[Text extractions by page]
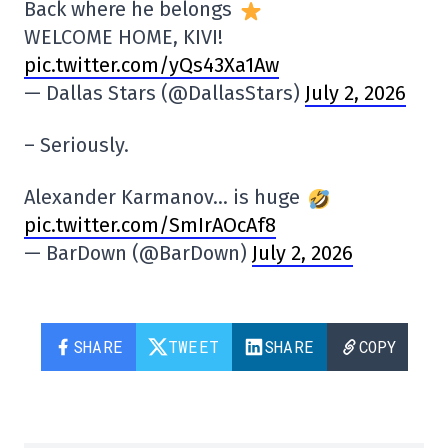
Back where he belongs
WELCOME HOME, KIVI!
pic.twitter.com/yQs43Xa1Aw
— Dallas Stars (@DallasStars)
July 2, 2026
– Seriously.
Alexander Karmanov… is huge
pic.twitter.com/SmIrAOcAf8
— BarDown (@BarDown)
July 2, 2026
SHARE
TWEET
SHARE
COPY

▸ Goal of the exercise
Please render the text lines from all the entries above as a JSON list of strings, one string per line, with blank lines left out. Leave the pictures out of the answer.

▸ The answer
[
  "Back where he belongs",
  "WELCOME HOME, KIVI!",
  "pic.twitter.com/yQs43Xa1Aw",
  "— Dallas Stars (@DallasStars)",
  "July 2, 2026",
  "– Seriously.",
  "Alexander Karmanov… is huge",
  "pic.twitter.com/SmIrAOcAf8",
  "— BarDown (@BarDown)",
  "July 2, 2026",
  "SHARE",
  "TWEET",
  "SHARE",
  "COPY"
]